Way to block immune rejection after transplant surgery

A water-based gel, ‘hydrogel,’ has shown promising results in animal trials

August 14, 2014 12:01 am | Updated 12:01 am IST

Photo: AP

Photo: AP

Individuals who have had transplant surgery need drugs that suppress their immune system and prevent it from turning on the new organ. Indian scientists have helped develop a gel that can hold and slowly release an immune-suppressing drug.

The water-based gel, known as a 'hydrogel', put together by a team of scientists from the U.S., India and Switzerland has shown promising results in animal trials. The gel could allow transplant recipients ward off organ rejection with less frequent application, reducing the amount of immunosuppressant they receive and thereby limiting the drug's toxic side-effects.

The research has just been published in Science Translational Medicine .

Screening

The scientists screened hundreds of substances in a list of agents 'generally recognised as safe' compiled by the U.S. Food and Drug Administration. Triglycerol monostearate (TGM) was identified as suitable for making the hydrogel.

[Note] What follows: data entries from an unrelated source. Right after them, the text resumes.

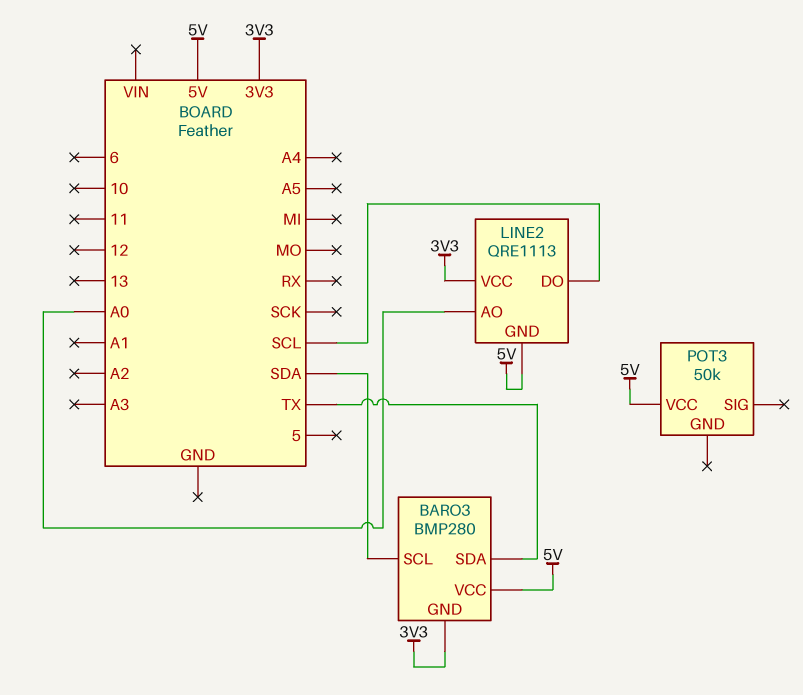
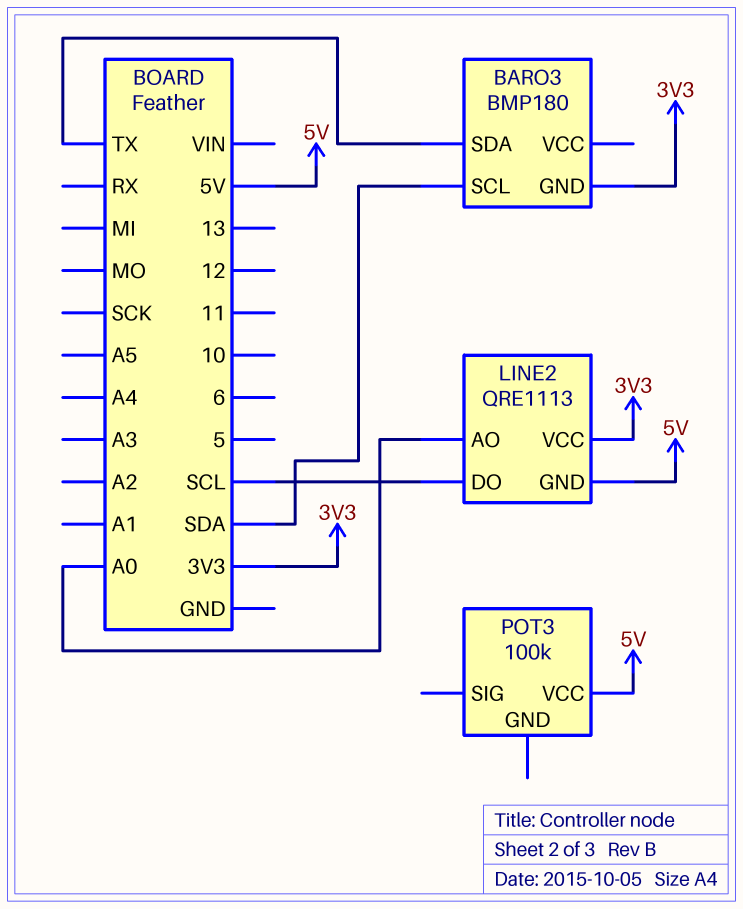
BARO3: BMP280 -> BMP180
BARO3 pin VCC: 5V -> none
POT3: 50k -> 100k

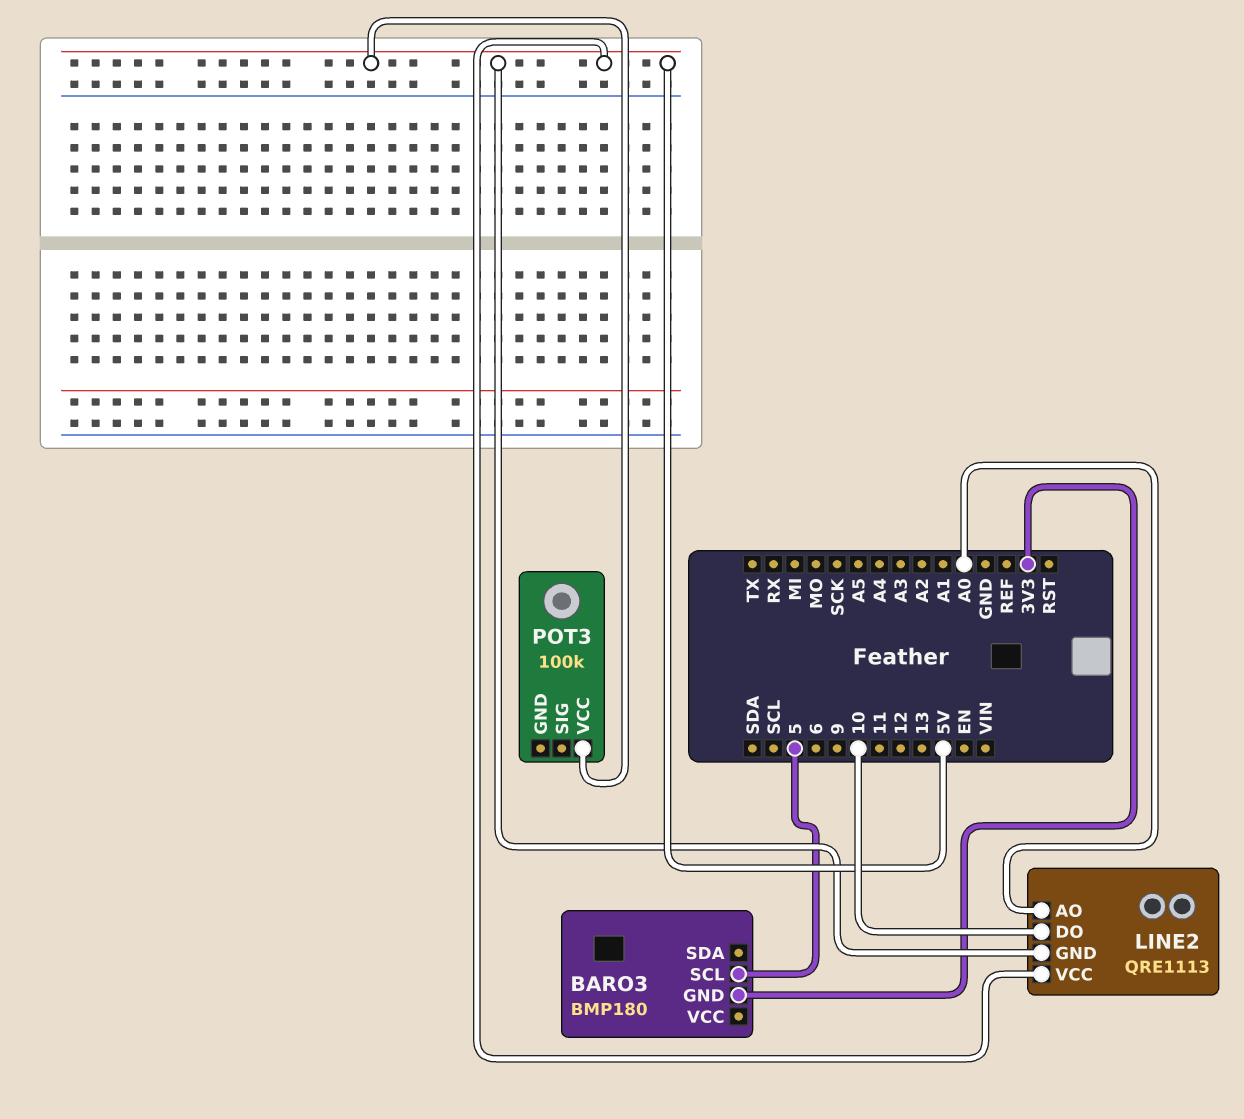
BARO3 pin SCL: SDA -> 5
BARO3 pin SDA: TX -> none
LINE2 pin DO: SCL -> 10
LINE2 pin VCC: 3V3 -> 5V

This molecule, when appropriately processed in water, self-assembles into tiny fibres, which then clump to form bundles, said Praveen Kumar Vemula of the Institute for Stem Cell Biology and Regenerative Medicine in Bangalore, one of the paper's corresponding authors.

The processing was carried out in the presence of tacrolimus, a widely used immunosuppressant, so that the drug got encapsulated in the TGM bundles as the hydrogel formed.

The hydrogel could be given as an injection after transplantation. The TGM fibres would be broken up by enzymes produced by inflammation at the site of surgery, releasing the drug they held, explained Dr. Vemula.

He and his graduate student, Ashish Dhayani, had worked out how the hydrogel could be made.

The tacrolimus-containing hydrogel was tested in rats that had one leg transplanted from another animal. The hydrogel was injected into the transplanted leg a day after the operation.

Immune rejection

A single injection of the hydrogel was sufficient to block immune rejection of the limb for more than 100 days, the scientists noted in their paper.

This was longer and achieved with a much lower dose of tacrolimus than reported in previous studies where rats with a transplanted leg were subjected to 14-day or 90-day courses of daily injections of only the immunosuppressant.

The development of a single-dose sustained-release drug delivery system is important for better patient compliance with an immunosuppression regime, the paper noted.

The experiments carried out on rats with a transplanted leg were a proxy for human hand and face transplants, which carried a higher risk of immune rejection, according to Dr. Vemula.

But the rat experiments also suggested that the hydrogel could be beneficial in other sorts of transplantation too, such as those involving the kidney or liver, he pointed out.

In such cases, the hydrogel could not be injected directly into the transplanted organ and would instead have to be given to a readily accessible part of the body like the arm.

Even when rats received the hydrogel injection in the leg on the other side, immune rejection of the transplanted limb was on average avoided for 75 days.

Although the duration was lower than when the hydrogel was injected into the transplanted leg, it was still more than twice as long as when the rats received a single dose of tacrolimus alone.

“We now need to test the efficacy of hydrogel encapsulation of immunosuppressants in animal models of kidney and liver transplants,” Dr. Vemula told this correspondent.